Segment Start: Entries provided

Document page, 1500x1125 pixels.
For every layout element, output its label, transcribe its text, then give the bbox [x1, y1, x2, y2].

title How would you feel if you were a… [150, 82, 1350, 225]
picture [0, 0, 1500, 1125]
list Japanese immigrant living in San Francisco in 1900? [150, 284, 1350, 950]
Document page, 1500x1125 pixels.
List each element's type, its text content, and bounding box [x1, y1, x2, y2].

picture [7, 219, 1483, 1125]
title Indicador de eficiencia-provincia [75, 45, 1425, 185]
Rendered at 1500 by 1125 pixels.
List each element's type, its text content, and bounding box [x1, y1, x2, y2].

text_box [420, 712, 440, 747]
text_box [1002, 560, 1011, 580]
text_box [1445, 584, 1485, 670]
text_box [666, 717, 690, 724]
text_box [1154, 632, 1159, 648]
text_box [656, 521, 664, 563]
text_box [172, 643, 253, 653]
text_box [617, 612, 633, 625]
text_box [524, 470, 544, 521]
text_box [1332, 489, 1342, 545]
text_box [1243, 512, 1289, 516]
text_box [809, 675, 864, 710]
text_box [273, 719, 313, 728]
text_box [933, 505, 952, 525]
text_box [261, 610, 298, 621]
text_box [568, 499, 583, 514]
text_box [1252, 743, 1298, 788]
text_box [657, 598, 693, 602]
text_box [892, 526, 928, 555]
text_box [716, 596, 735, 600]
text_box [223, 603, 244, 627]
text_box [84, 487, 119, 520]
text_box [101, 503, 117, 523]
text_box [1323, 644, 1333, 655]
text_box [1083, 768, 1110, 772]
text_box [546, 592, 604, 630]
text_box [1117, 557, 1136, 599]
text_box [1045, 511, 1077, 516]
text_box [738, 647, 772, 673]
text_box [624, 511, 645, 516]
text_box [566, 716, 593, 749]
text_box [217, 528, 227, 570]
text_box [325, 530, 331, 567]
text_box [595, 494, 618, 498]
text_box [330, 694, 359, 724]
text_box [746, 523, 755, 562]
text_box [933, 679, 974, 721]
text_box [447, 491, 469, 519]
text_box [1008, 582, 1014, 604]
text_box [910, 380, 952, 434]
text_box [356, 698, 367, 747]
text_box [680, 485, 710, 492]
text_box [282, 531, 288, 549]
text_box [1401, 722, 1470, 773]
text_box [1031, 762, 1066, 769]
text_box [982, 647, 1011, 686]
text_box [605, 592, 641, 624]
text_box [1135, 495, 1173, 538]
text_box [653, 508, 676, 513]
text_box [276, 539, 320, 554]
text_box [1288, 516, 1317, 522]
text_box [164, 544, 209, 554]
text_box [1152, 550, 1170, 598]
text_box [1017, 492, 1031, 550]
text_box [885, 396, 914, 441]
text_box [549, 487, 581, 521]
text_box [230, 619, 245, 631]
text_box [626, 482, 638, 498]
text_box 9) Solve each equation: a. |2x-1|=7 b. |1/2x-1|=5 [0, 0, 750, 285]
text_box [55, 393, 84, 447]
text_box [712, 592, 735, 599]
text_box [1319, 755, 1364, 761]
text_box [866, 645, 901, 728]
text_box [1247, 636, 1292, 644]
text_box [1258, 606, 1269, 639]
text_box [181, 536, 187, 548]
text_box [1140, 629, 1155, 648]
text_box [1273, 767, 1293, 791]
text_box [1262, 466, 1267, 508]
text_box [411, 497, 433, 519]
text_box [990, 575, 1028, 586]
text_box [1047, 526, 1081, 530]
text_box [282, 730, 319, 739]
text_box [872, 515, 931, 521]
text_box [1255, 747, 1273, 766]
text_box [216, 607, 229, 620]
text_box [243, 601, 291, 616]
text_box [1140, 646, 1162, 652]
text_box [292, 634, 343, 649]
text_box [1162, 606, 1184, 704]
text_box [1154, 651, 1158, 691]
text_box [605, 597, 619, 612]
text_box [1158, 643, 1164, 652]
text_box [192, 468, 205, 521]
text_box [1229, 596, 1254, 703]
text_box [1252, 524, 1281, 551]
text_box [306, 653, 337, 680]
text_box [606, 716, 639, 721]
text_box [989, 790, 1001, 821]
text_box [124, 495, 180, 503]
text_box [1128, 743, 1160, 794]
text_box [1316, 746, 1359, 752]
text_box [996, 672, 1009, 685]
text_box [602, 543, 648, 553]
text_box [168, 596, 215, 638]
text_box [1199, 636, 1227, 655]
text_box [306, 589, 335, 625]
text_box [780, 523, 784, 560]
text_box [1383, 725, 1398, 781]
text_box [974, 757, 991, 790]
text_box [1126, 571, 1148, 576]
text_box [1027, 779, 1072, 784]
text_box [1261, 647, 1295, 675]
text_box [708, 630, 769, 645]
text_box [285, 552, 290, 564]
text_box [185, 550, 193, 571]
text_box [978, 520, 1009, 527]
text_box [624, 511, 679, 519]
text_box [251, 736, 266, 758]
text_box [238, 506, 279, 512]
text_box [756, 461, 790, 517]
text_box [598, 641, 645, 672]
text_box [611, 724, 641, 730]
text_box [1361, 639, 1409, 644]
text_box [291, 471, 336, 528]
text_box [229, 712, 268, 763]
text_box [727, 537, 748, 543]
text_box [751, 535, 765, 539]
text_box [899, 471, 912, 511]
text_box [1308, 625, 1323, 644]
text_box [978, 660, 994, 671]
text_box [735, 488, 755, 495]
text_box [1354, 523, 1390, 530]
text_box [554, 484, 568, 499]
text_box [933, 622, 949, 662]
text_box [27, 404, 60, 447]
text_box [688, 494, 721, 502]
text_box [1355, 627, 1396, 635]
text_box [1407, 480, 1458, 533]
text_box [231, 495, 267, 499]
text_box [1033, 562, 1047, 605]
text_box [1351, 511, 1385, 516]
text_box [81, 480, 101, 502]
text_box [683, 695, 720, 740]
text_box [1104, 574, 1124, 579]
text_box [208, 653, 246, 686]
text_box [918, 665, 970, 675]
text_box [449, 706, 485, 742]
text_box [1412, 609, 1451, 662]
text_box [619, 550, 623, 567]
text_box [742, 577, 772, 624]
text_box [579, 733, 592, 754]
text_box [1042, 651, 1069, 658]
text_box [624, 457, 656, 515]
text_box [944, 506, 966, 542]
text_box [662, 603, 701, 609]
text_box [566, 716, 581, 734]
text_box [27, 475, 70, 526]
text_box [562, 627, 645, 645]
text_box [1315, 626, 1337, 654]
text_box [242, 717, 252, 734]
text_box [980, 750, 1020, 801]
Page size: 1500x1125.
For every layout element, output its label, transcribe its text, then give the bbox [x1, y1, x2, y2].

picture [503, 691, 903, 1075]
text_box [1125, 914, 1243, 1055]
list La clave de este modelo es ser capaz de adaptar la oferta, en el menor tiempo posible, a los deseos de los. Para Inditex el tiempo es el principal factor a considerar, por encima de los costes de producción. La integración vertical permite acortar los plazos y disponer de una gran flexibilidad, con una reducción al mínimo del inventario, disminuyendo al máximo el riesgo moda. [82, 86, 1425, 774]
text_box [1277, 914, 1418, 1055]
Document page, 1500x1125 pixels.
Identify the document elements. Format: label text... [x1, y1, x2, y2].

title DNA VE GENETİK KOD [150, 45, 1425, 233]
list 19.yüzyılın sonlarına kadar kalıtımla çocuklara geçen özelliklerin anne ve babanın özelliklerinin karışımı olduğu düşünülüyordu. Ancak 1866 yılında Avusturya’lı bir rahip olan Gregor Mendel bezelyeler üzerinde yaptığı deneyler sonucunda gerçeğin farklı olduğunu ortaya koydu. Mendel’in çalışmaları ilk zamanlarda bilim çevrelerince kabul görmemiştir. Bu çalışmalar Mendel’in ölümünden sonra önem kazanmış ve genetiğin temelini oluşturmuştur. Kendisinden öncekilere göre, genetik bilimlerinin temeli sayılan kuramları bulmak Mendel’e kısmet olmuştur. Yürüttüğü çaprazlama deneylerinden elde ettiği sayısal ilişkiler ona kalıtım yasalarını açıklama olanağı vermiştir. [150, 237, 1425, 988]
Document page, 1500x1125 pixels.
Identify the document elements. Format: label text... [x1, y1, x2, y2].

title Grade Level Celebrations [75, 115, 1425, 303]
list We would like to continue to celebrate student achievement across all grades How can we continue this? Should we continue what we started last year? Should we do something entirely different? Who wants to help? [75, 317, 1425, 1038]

Segment End: Entries provided

[Request]
From the first line of the records above to the line that contains "Rendered at 1500 by 1125 pixels.", quote each line exactly.

[Result of this exercise]
Document page, 1500x1125 pixels.
For every layout element, output its label, transcribe its text, then give the bbox [x1, y1, x2, y2].

title How would you feel if you were a… [150, 82, 1350, 225]
picture [0, 0, 1500, 1125]
list Japanese immigrant living in San Francisco in 1900? [150, 284, 1350, 950]
Document page, 1500x1125 pixels.
List each element's type, its text content, and bounding box [x1, y1, x2, y2].

picture [7, 219, 1483, 1125]
title Indicador de eficiencia-provincia [75, 45, 1425, 185]
Rendered at 1500 by 1125 pixels.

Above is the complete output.